By Vicki Little
Ah, we work so hard trying to instill good table manners in our children. We say the same things so many times that they slip out as easily as asking someone to pass the salt.
“How was your day? Get your elbows off the table, please.” Or “That sounds great, but please wait until you are done chewing next time.” Then there’s, “Please use your napkin and not your T-shirt, speaking of which did you remember to pack your gym clothes?”
We can only hope that our words sink in when our children enjoy a meal outside of the house, or when we are not around to correct their table manners.
I hate to break it to you, but all rules are off when it comes to eating in the school lunchroom. Does this really come as a surprise? We can’t totally blame them because they have a limited amount of time to eat their favorite part of their lunch, wipe their fingers on the note you lovingly included, and carefully dump out half the carrots so you think they were eaten. Every second counts, and there simply isn’t enough time for manners. Not to mention social pressure from peers isn’t exactly there to encourage good table manners. In fact, it might be the opposite. I have been in the trenches with my kids, and now I’ll share what really happens in the lunchroom.

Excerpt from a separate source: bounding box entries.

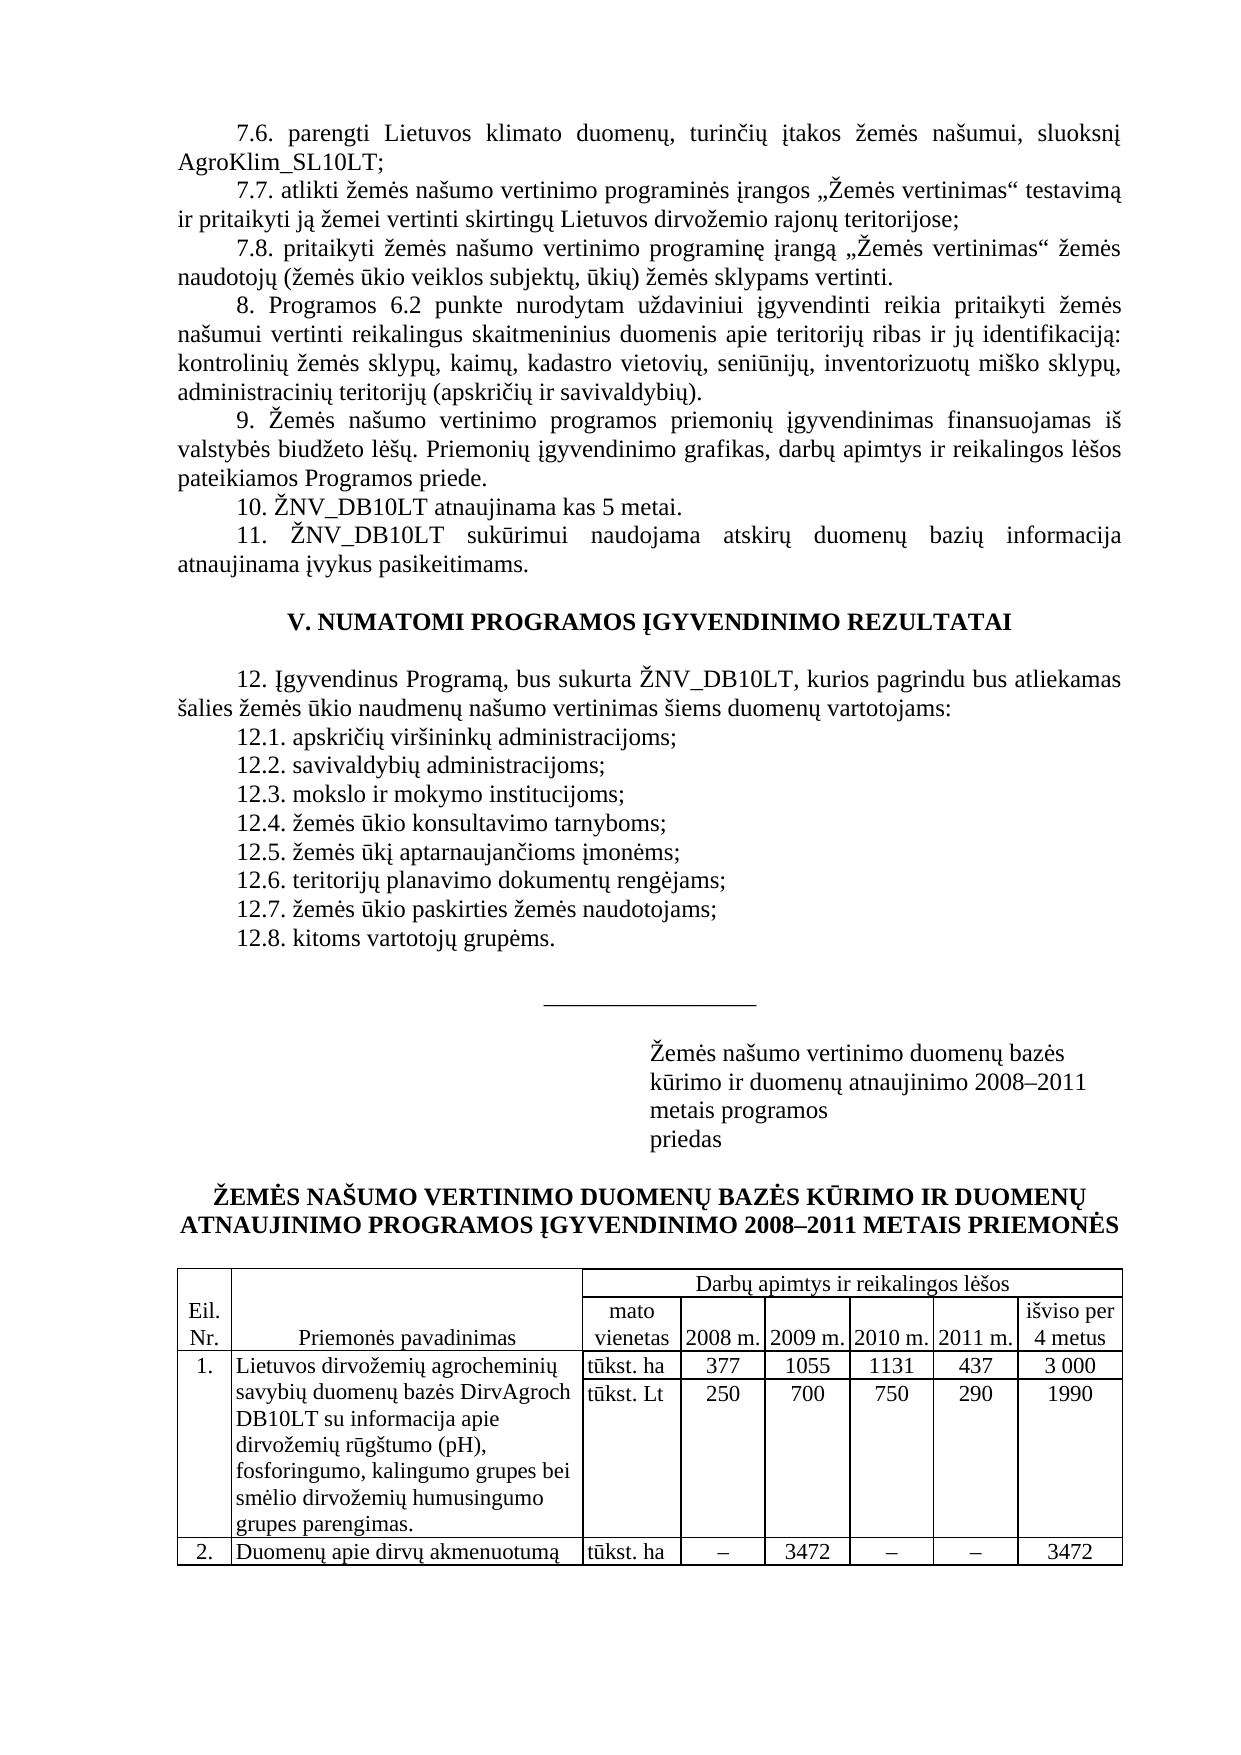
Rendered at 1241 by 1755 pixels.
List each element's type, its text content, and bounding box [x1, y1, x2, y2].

text 9. Žemės našumo vertinimo programos priemonių įgyvendinimas finansuojamas iš valstybės biudžeto lėšų. Priemonių įgyvendinimo grafikas, darbų apimtys ir reikalingos lėšos pateikiamos Programos priede. [177, 406, 1122, 492]
table_cell 2009 m. [766, 1298, 849, 1350]
text 12.4. žemės ūkio konsultavimo tarnyboms; [177, 808, 1122, 837]
table_cell 2010 m. [851, 1298, 933, 1350]
table_header Eil. Nr. [178, 1269, 231, 1350]
table_cell – [934, 1538, 1017, 1564]
table_header Priemonės pavadinimas [232, 1269, 582, 1350]
table_cell 2. [227, 1538, 231, 1564]
text 12.6. teritorijų planavimo dokumentų rengėjams; [177, 866, 1122, 894]
table_cell 2011 m. [934, 1298, 1017, 1350]
table_cell 1131 [929, 1352, 933, 1378]
table_cell Lietuvos dirvožemių agrocheminių savybių duomenų bazės DirvAgroch DB10LT su informacija apie dirvožemių rūgštumo (pH), fosforingumo, kalingumo grupes bei smėlio dirvožemių humusingumo grupes parengimas. [232, 1351, 582, 1536]
text 12.3. mokslo ir mokymo institucijoms; [177, 779, 1122, 808]
table_cell 700 [766, 1380, 849, 1536]
text 11. ŽNV_DB10LT sukūrimui naudojama atskirų duomenų bazių informacija atnaujinama įvykus pasikeitimams. [177, 521, 1122, 578]
text V. NUMATOMI PROGRAMOS ĮGYVENDINIMO REZULTATAI [177, 607, 1122, 636]
table_cell 290 [934, 1380, 1017, 1536]
text 7.7. atlikti žemės našumo vertinimo programinės įrangos „Žemės vertinimas“ testavimą ir pritaikyti ją žemei vertinti skirtingų Lietuvos dirvožemio rajonų teritorijose; [177, 176, 1122, 233]
text 10. ŽNV_DB10LT atnaujinama kas 5 metai. [177, 492, 1122, 521]
table_cell 3472 [1118, 1538, 1122, 1564]
text 12.1. apskričių viršininkų administracijoms; [177, 722, 1122, 751]
table_cell 3 000 [1118, 1352, 1122, 1378]
table_cell 2008 m. [682, 1298, 764, 1350]
text _________________ [177, 981, 1122, 1009]
text 12.2. savivaldybių administracijoms; [177, 751, 1122, 779]
text 7.6. parengti Lietuvos klimato duomenų, turinčių įtakos žemės našumui, sluoksnį AgroKlim_SL10LT; [177, 118, 1122, 176]
text ŽEMĖS NAŠUMO VERTINIMO DUOMENŲ BAZĖS KŪRIMO IR DUOMENŲ ATNAUJINIMO PROGRAMOS ĮGYVENDINIMO 2008–2011 METAIS PRIEMONĖS [177, 1182, 1122, 1239]
text Žemės našumo vertinimo duomenų bazės kūrimo ir duomenų atnaujinimo 2008–2011 metais programos [649, 1038, 1122, 1124]
table_cell 1990 [1019, 1380, 1122, 1536]
text priedas [649, 1124, 1122, 1153]
text 8. Programos 6.2 punkte nurodytam uždaviniui įgyvendinti reikia pritaikyti žemės našumui vertinti reikalingus skaitmeninius duomenis apie teritorijų ribas ir jų identifikaciją: kontrolinių žemės sklypų, kaimų, kadastro vietovių, seniūnijų, inventorizuotų miško sklypų, administracinių teritorijų (apskričių ir savivaldybių). [177, 291, 1122, 406]
table_cell tūkst. Lt [584, 1380, 680, 1536]
text 12.7. žemės ūkio paskirties žemės naudotojams; [177, 894, 1122, 923]
table_cell 1. [178, 1351, 231, 1536]
table_cell – [851, 1538, 933, 1564]
table_cell 750 [851, 1380, 933, 1536]
text 7.8. pritaikyti žemės našumo vertinimo programinę įrangą „Žemės vertinimas“ žemės naudotojų (žemės ūkio veiklos subjektų, ūkių) žemės sklypams vertinti. [177, 233, 1122, 291]
text 12.5. žemės ūkį aptarnaujančioms įmonėms; [177, 837, 1122, 866]
table_cell 250 [682, 1380, 764, 1536]
text 12.8. kitoms vartotojų grupėms. [177, 923, 1122, 952]
text 12. Įgyvendinus Programą, bus sukurta ŽNV_DB10LT, kurios pagrindu bus atliekamas šalies žemės ūkio naudmenų našumo vertinimas šiems duomenų vartotojams: [177, 664, 1122, 722]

If you haven’t enjoyed a cafeteria lunch since your own school days, I recommend that you join your child sometime. The food isn’t as bad as you remember, and there are actually many more options than before, such as salads and sandwiches. Or you can bring your own lunch and avoid cafeteria food (and long lines) altogether.
All schools have different processes, but generally the kids line up together, and those with home lunches can sit down right away while the others have to wait in line and hope that the kids in front of them remember their student numbers on the first try. I have actually done both with my children, and believe me, those extra two to five minutes count.

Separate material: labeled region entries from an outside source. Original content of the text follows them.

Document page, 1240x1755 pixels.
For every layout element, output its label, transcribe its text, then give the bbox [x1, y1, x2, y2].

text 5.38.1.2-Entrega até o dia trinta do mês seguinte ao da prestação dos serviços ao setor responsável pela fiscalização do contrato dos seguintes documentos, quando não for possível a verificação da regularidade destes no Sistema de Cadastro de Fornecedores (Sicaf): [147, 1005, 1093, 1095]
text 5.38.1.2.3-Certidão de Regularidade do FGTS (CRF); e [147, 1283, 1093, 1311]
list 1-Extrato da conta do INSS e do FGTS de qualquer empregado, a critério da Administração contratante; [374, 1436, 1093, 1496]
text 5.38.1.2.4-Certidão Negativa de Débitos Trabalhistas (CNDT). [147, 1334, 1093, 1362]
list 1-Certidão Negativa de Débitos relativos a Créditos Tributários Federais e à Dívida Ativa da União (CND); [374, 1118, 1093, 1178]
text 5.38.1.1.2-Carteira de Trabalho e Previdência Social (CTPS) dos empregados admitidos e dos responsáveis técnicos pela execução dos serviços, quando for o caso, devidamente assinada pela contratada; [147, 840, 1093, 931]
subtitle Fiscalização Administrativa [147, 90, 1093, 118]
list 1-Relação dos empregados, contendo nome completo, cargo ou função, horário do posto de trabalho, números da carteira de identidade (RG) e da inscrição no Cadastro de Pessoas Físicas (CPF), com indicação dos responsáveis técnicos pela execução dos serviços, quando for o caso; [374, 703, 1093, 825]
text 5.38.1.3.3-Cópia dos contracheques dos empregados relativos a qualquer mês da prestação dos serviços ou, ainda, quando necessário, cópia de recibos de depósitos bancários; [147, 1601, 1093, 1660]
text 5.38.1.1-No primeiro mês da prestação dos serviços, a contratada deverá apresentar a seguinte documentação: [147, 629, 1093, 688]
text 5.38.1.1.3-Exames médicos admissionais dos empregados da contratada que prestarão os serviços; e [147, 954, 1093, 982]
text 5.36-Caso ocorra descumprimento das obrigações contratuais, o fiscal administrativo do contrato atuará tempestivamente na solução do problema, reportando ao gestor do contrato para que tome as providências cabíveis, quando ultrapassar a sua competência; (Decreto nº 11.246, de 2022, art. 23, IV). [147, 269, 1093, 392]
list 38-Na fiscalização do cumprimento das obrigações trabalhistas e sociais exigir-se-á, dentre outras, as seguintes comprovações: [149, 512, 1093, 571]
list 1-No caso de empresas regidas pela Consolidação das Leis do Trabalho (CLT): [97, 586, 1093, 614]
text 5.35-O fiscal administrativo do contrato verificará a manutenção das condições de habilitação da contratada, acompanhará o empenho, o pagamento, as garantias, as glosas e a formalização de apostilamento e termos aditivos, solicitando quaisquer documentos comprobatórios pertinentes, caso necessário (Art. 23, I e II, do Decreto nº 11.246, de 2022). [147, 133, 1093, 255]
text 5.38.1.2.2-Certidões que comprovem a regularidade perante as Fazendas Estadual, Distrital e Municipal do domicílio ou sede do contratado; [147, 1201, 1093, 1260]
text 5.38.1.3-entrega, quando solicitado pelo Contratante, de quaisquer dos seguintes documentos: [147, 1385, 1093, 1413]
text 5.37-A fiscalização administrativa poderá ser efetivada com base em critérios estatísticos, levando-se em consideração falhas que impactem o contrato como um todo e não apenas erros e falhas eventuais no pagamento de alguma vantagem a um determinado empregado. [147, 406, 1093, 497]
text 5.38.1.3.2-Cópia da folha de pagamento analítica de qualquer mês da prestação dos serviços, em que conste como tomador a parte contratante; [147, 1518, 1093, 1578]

With their extra time, the kids at the home lunch table excitedly push one another aside in their efforts to sit next to friends, or at the very least, next to the kid whose mom packs extra cookies. The kids who have a Thermos of soup or an item that needs to be cut open raise one hand while they evaluate their lunch. An apple takes WAY too long to eat, so that gets set aside. The sandwich is OK and quick, but those chips taste better, so of course, they get eaten first. As the TA helps open Thermoses, cheeses and juice pouches, the children quickly shove food into their mouths while they chat about their days. Again, there’s no time for manners because if anyone wants to get a word in edgewise, they need to talk when they can whether food is in their mouth or not. In case you are wondering, the kids from the hot-lunch line are finally sitting down and ignoring the portions of fruits and veggies on their trays. Instead, they are shoving fries in their mouths by the fistful as they attempt to talk to friends as well.
And then the five-minute warning comes. For the home-lunch kids, this comes after they have been eating for about 10 minutes, but for the school-lunch kids, many have only been eating for about five minutes. Long enough to finish the ice cream they spent the extra $2 on, not long enough to put anything of real substance into their bellies. This is when the real chaos begins. If you have seen Hook with Robin Williams you have a good idea of what this time looks like. All the kids use two hands: one to shove food chaotically into their mouths, and the other to throw their trash into their lunch boxes or to try to score three points with the trashcan.
Amid the chaos, there are a few things I took note of. First, I noticed that if you are told your child gets 15 minutes for lunch, they really only have 10 minutes to eat — if they are the first kid in the lunchroom and they have a homemade lunch. If they are the last kid through the lunch line, they will get approximately 5 to 7 minutes.
I also noticed that this “meal” is the complete opposite of what we want for our children. They don’t get to interact with one another much since they are constantly being reminded that they need to eat quickly (with no blame on the school, it is important that the kids get fuel for those little bodies). Each time I visited for lunch, I didn’t have enough time to eat everything — both for a school-bought AND a homemade lunch. It certainly didn’t feel like a relaxing “down” time. It was almost like another class where you pass the test if you rush to finish your lunch before time runs out, and the MVP is the kid whose belly has so much air their burp lasts the longest.
So if your kid comes home with a lunchbox full of trash and only half of their sandwich eaten, give them a break. They are merely learning skills in survival of the fittest. As for me, next time I am packing a lunch with a protein-packed granola bar, a fruit salad for a sugar kick, and a bottle of carbonated water so that I can give the reigning burp champion a run for his money.
Vicki Little is a work-at-home mom with two young kids. A Colorado native, she is the Publisher and Editor of Macaroni Kid Aurora and Downtown Denver. In her free time, she enjoys volunteering, reading, camping, or enjoying a bottle of wine with friends.